Work request: The entries that follow need to be printed exactly as they are, minus any pictures.

(Entries taken from a collection)
_ _ _
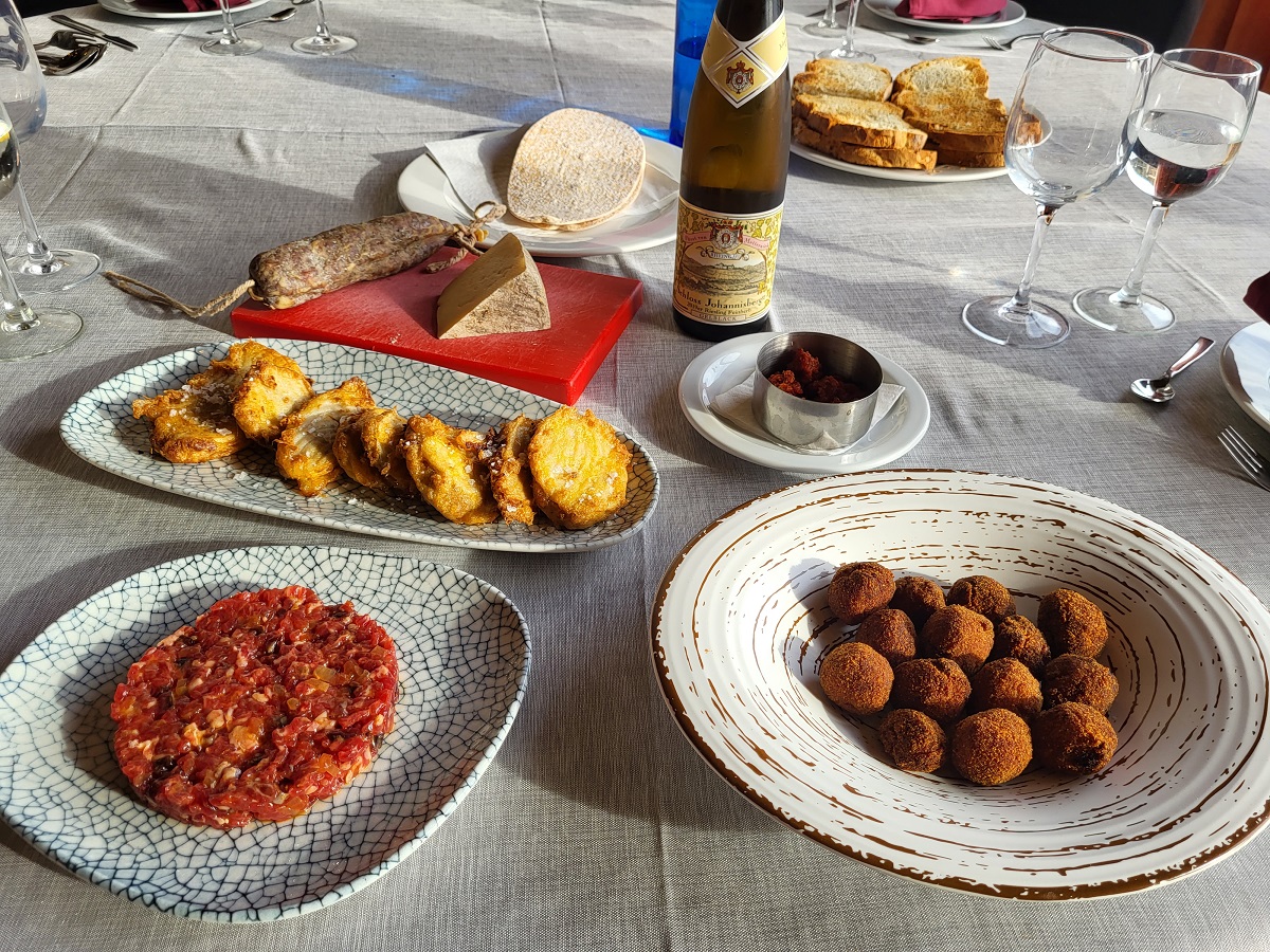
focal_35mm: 26
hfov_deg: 67.3
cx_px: 635
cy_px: 476
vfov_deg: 53.1
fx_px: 954
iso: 40
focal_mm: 5.4
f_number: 1.8
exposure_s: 1/241
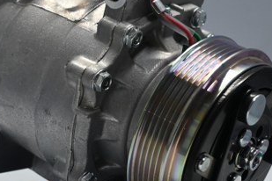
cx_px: 127
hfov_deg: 20.6
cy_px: 74
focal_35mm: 99
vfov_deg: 13.8
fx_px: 748
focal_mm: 34
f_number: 5
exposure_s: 1/50
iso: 500
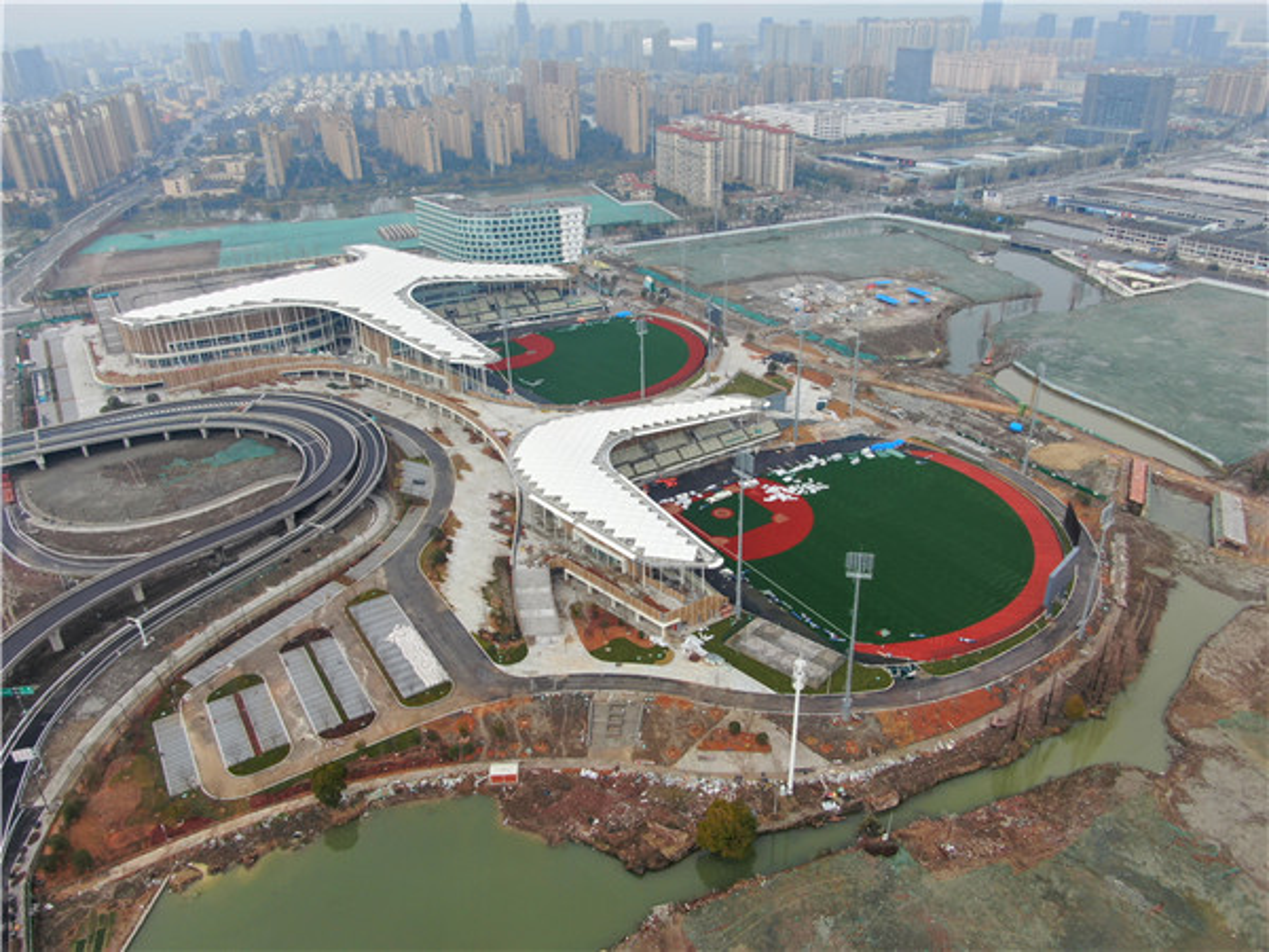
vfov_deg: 56.8
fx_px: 880
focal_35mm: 24
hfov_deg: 71.6
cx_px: 634
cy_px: 476
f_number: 2.8
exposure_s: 1/800
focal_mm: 4.39
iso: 100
_ _ _
Output of the task:
focal_35mm: 26
hfov_deg: 67.3
cx_px: 635
cy_px: 476
vfov_deg: 53.1
fx_px: 954
iso: 40
focal_mm: 5.4
f_number: 1.8
exposure_s: 1/241
cx_px: 127
hfov_deg: 20.6
cy_px: 74
focal_35mm: 99
vfov_deg: 13.8
fx_px: 748
focal_mm: 34
f_number: 5
exposure_s: 1/50
iso: 500
vfov_deg: 56.8
fx_px: 880
focal_35mm: 24
hfov_deg: 71.6
cx_px: 634
cy_px: 476
f_number: 2.8
exposure_s: 1/800
focal_mm: 4.39
iso: 100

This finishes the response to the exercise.